R is fast at processing data sets, but it is limited by memory (physical RAM plus swap). SAS processes much larger data sets, but it is slow because it keeps the data sets on the hard drive. Although computer processors have become faster and memory larger, hard drive performance hasn’t changed much: disk I/O is still an “expensive” operation, meaning it is slow. One easy way to make SAS faster is by reducing disk I/O by compressing data sets.
Compression of SAS data sets is seamless: once created, the compressed data sets can be opened, read, and modified normally without any extra code, options, or steps. Compression can be turned on as a system option (affecting all SAS data sets), on a LIBNAME statement, and on individual data sets. I generally recommend turning it on as a system option.
Data set compression helps the most on data sets with missing and short numerics and character values with unused and variable space. Say for example you have a field called name, and its width is 60. The first observation has a field Bob (three characters): that means 57 are blank and wasted. SAS still writes all 60 characters each time: this wastes disk space and time.
If a data set has only a few rows, it may not be worth your time tuning its performance. For example, the difference between 100 KB and 10KB (a 90% reduction) is only 90KB, which is not much nowadays.
How much time and disk space you can save may surprise you! I first learned the importance of disk performance when benchmarking the OpenOffice.org application where I noticed a dramatic difference between cold starts and warm starts. In the case of SAS, compression saves SAS the expensive effort of writing all the data to the disk. Unlike using an external compressor (like ZIP), the first time SAS writes the data to the disk, it is already compressed (so it isn’t written uncompressed, read back to the compressor, and written again compressed). People buy computers with faster RAM and CPUs, but often in computers the hard disk is the bottleneck. Unfortunately disk performance hasn’t improved much over the years (except for solid state storage devices, which are still rare today). Stepping outside of Computer Science for a moment, Eliyahu Goldratt’s book “The Goal” teaches us first to identify the bottleneck and then build the process around it (even if the extra work seems expensive).
Let’s start by creating a test data set with compression enabled:
/* this data set option enables compression */ data fast (compress=yes); set /* this data set happens to be large (21MB) and contains several character strings */ sashelp.zipcode sashelp.zipcode /* repeat the data set to make a larger result, which is easier to benchmark */ sashelp.zipcode sashelp.zipcode sashelp.zipcode; run;
Repeat this code a few times, and watch the speed. (It will vary the most between the first and second pass because of cache on the hard drive and in the operating system.) On my system compression here saves 77% of the disk space and finishes in 4.15, 2.61, 1.35, and 2.34 seconds.
Now try it with compression disabled:
/* explicitly disable compression in case it was enabled by a system option */ data slow (compress=no); set sashelp.zipcode sashelp.zipcode sashelp.zipcode sashelp.zipcode sashelp.zipcode; run;
Repeat this code a few times.

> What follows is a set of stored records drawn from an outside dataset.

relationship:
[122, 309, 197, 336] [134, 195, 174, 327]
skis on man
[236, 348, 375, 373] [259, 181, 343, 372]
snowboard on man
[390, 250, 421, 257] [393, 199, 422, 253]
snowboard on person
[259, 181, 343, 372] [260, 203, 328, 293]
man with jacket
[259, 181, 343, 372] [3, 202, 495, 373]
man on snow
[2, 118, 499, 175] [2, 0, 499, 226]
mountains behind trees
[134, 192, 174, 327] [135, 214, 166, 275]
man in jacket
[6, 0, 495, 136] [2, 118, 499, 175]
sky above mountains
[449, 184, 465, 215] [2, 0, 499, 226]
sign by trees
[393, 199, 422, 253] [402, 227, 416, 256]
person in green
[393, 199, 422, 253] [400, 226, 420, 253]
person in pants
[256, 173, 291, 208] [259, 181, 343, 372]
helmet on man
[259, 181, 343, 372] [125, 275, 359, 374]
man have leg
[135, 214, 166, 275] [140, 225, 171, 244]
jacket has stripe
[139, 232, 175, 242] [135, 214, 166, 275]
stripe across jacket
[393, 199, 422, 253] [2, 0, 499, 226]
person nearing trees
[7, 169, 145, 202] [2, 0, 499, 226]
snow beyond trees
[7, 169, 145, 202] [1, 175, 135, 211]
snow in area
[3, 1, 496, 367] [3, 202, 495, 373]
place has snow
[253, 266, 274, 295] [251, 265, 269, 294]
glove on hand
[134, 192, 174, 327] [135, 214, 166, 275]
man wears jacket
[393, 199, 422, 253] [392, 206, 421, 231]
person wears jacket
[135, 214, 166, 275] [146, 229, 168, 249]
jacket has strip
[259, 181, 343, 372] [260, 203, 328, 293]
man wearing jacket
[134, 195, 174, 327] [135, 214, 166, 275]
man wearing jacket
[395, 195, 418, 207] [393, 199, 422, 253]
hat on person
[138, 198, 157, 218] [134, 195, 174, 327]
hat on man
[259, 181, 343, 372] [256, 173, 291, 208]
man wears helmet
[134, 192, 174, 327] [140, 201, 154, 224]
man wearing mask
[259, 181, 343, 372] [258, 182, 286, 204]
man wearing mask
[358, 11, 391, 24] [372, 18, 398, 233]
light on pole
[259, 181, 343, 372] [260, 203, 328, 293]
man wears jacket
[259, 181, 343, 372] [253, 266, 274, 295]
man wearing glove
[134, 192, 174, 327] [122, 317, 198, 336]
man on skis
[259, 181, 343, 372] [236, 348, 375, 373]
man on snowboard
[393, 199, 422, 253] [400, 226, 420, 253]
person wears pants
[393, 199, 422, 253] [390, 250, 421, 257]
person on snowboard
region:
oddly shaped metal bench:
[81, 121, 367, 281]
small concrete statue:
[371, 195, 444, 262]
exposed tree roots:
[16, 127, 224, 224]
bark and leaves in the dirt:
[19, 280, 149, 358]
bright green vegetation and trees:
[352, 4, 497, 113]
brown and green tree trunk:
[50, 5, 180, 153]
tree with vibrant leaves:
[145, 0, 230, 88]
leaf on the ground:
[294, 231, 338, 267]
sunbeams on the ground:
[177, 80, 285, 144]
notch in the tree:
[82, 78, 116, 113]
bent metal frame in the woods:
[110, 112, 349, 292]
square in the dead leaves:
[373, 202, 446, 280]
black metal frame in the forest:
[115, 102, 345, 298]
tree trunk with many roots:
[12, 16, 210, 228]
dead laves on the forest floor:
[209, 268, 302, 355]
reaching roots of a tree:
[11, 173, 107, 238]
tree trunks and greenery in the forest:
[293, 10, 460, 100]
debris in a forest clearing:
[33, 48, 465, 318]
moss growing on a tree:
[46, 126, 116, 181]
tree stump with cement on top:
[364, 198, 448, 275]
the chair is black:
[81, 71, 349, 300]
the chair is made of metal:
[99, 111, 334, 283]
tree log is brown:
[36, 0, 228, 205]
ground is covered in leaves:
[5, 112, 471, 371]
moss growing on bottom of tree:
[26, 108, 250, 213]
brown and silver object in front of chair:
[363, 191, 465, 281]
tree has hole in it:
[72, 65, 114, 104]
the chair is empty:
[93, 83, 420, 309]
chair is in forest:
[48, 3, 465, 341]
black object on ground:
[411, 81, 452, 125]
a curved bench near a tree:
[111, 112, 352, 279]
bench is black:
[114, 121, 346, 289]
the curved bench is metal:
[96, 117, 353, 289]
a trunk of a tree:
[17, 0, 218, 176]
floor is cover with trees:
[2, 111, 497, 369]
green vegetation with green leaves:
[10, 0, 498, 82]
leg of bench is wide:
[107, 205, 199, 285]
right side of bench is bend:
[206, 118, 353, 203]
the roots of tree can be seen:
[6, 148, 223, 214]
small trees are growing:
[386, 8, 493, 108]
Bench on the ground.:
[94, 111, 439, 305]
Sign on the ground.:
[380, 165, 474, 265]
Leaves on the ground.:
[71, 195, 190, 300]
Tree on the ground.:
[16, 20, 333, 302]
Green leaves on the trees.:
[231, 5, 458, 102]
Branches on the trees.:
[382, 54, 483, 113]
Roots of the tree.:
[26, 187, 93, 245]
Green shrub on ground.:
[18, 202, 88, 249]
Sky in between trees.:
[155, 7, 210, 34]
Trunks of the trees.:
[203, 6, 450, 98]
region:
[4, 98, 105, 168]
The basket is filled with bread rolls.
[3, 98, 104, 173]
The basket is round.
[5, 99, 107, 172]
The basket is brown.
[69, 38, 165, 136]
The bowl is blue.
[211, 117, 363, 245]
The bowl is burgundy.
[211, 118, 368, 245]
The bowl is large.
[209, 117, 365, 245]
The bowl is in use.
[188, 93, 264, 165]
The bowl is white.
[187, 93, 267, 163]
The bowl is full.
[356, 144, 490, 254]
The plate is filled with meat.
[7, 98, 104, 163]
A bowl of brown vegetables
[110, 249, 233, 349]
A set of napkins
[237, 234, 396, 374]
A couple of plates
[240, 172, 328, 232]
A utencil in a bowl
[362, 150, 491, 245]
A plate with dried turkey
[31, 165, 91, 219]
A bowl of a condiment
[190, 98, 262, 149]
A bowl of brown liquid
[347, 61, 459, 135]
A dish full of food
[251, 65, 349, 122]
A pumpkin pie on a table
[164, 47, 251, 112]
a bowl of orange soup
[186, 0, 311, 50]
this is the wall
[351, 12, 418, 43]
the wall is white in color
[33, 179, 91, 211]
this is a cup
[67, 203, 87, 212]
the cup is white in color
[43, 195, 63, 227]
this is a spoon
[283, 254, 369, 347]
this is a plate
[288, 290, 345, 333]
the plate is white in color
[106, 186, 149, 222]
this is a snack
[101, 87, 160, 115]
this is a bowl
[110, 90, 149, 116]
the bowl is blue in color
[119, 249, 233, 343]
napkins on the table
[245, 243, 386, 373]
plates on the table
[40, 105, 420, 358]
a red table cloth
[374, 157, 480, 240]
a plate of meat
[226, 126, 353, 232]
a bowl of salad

On my system it finishes in 10.31, 11.01, 10.76, and 12.29 seconds. Compression improved the speed 76%, which you may notice is nearly the same difference as the disk space (77%).
Data set compression works with PROC SQL too:
proc sql; create table fast(compress=yes) as select * from sashelp.zipcode; quit;
If not enabled as a system or library-level option, you must repeat the data set option each time you do a DATA step:
/* Did you know here SAS will re-write the whole data set rather than modifying it? */ data fast (compress=yes); set fast; x = 1; run;
To enable compression for all SAS data sets, put this system option in your SAS autoexec file:
Also, experiment with the benefits of compress=binary which has a more advanced compression.
In a few cases, compression may slightly inflate the data set (and hurt performance). This is common in data sets with few variables and all the variables are numeric. When this happens, disable compression for those specific data sets or system wide. In the log look for notes like this:
NOTE: Compressing data set WORK.NUMBERS increased size by 33.33 percent.
In some cases with compress=yes (but not compress=binary), SAS automatically disables compression.
NOTE: Compression was disabled for data set WORK.RESPONSE because compression overhead would increase the size of the data set.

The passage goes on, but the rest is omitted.